M. LE PRÉSIDENT. Les zones d'attente sont réservées aux personnes qui entrent sur le territoire français en provenance d'un pays qui ne fait pas partie de l'espace Schengen. Ce qui n'est pas le cas de ces Kurdes qui viennent d'Italie.

M. LE RAPPORTEUR.- Je vais vous exposer mon opinion. S'agissant du problème de l'immigration, il conviendrait de parvenir à un consensus entre tous les pays européens, je dirais même entre tous les partis politiques raisonnables européens.

Je suis comme vous, je comprends tout à fait, et cela me fait de la peine, qu'une grande majorité de ces personnes immigre pour des raisons économiques ou politiques.

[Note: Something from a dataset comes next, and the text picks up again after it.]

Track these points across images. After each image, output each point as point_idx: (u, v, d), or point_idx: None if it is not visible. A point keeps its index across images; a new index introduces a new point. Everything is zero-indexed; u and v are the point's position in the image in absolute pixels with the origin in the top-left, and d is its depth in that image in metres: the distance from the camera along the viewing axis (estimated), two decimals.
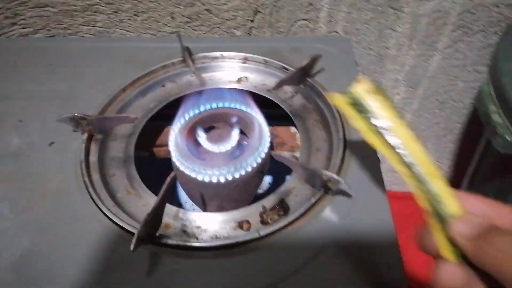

A leur place, nous ferions certainement tous la même chose. Cela étant dit, si nous ne contrôlons pas le flux migratoire, nous allons assister à de sérieux bouleversements dans notre pays.

Mme NOGUERES.- Les Kurdes qui se présentent actuellement à la frontière ont-ils précisé s'ils souhaitaient s'installer ou simplement passer ?

M. LE RAPPORTEUR.- Nous pensons qu'ils souhaitent se rendre en Allemagne.

Mme NOGUERES.- Donc, en principe, ils transitent.

M. LE RAPPORTEUR.- Tout à fait, mais l'Allemagne les acceptera-t-elle ?

A ce sujet, je vous signale que l'Italie vient de se doter d'une loi relative à l'immigration beaucoup plus restrictive qu'auparavant.

Mme HEYMANN-DOAT.- Cette question de l'immigration doit être réglée au niveau européen. Cependant, il doit s'agir d'une politique non pas négative, mais qui prenne en compte, d'une part, le respect de la dignité des personnes et la liberté de circulation, et, d'autre part, l'intérêt de la France et des autres pays européens qui ne peuvent pas vivre en vase clos.

Mme NOGUERES.- Je voudrais revenir sur le problème de la loi italienne qui est, en effet, assez restrictive, pour souligner le fait que cette loi intervient après une régularisation importante d'étrangers en situation irrégulière qui a permis de régler la plupart des situations. Je regrette que la France n'ait pas procédé, de manière similaire - avec cette circulaire -, à une régularisation massive, avant le vote de la nouvelle loi relative à l'entrée et au séjour des étrangers en France

M. LE PRÉSIDENT.- Mesdames, je vous remercie.